Additionally I ran Latent Semantic Analysis on the combined data set and using DBScan came up with some pretty clearly defined categories as shown by the TSNE visualization below:

image

However, initial exploration into what exactly was being captured by this clustering didn't reveal any obvious commonalities within clusters, so that is certainly something I would like to investigate further.

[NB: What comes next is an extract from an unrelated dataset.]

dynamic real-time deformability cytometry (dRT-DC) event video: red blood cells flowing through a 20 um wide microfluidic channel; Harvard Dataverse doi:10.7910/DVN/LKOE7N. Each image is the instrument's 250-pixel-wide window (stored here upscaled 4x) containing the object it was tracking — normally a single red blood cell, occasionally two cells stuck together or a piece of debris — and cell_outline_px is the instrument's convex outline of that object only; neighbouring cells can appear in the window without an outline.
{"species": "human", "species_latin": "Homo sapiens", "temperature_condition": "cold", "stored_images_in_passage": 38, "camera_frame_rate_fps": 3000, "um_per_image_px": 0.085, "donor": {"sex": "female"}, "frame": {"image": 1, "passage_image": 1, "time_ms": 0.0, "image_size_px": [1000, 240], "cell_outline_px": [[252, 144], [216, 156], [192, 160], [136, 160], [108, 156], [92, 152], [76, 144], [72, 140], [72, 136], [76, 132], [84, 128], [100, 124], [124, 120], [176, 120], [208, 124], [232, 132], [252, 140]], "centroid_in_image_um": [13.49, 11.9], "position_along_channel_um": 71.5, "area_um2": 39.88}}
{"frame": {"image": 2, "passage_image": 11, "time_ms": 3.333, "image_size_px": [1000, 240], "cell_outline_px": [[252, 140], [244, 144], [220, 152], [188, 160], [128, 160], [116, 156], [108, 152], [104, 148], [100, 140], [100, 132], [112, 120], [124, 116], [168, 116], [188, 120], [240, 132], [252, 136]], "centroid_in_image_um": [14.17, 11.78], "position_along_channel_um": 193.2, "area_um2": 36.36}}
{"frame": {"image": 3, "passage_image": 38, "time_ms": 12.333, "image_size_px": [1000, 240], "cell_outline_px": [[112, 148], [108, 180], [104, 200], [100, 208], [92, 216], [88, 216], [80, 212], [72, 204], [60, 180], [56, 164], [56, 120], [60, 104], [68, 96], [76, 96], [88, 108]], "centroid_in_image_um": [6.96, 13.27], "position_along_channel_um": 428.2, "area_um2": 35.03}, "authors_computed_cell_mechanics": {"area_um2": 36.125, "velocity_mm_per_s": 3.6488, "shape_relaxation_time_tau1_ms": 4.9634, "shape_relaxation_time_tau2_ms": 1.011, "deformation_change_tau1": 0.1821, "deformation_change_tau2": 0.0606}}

Finally, as an attempt to generate some rational discussion as the troll bots did for the divisive kind, I put together a simple Bayesian text generator based on the Neutral Politics data. Although not exactly coherent, I did find it match the tone of the community fairly well. Here's an example of the kind of output it generated:

“Case doesn’t improve no matter the target. The plea agreement, now please stand quietly for a big payout and I still take issue with it. Before we started privatizing and cutting out the fact Veselnitskaya was a natural monopoly, or information at the same time people if you own the name. Neutrality. Don’t imagine that the two who didn’t do that either. It feels good but this explanation is misleading to correlate the gun by bragging about how there could be a great place, so exactly the sort of speaking straight out of pocket, in Canada.”

Conclusions + Next Steps

All in all, the project was a fascinating dive into NLP techniques and the world of online political discourse. Going forward I would like to improve the data, the modeling, and the text generation. As mentioned earlier, I downsampled heavily in order to get some of the computationally expensive analysis to run on my 2010 laptop, and there is a whole lot more data from both sources to be taken into account. It seems to me with NLP that the more data you can throw at a problem, the more likely you are to gain some insight, so this would be a promising avenue. Additionally, I would like to find corresponding comunities across platforms -- perhaps I would gain more insight if I could find a realiable source of rational discussion on twitter and a source of divisive dialogue on Reddit. These certainly exist, and would hopefully make the results more robust. Also as mentioned above, I would like to look more into the LSA clustering that seemed to separate the data well but did not have obvious commonalities to my eye between groups. Ideally, I could also route this data into a supervised learning model that could differentiate between divisive and rational discourse and identify as such. For the text generation, I would love to investigate neural networks as a possible alternate approach to generate hopefully more coherent text.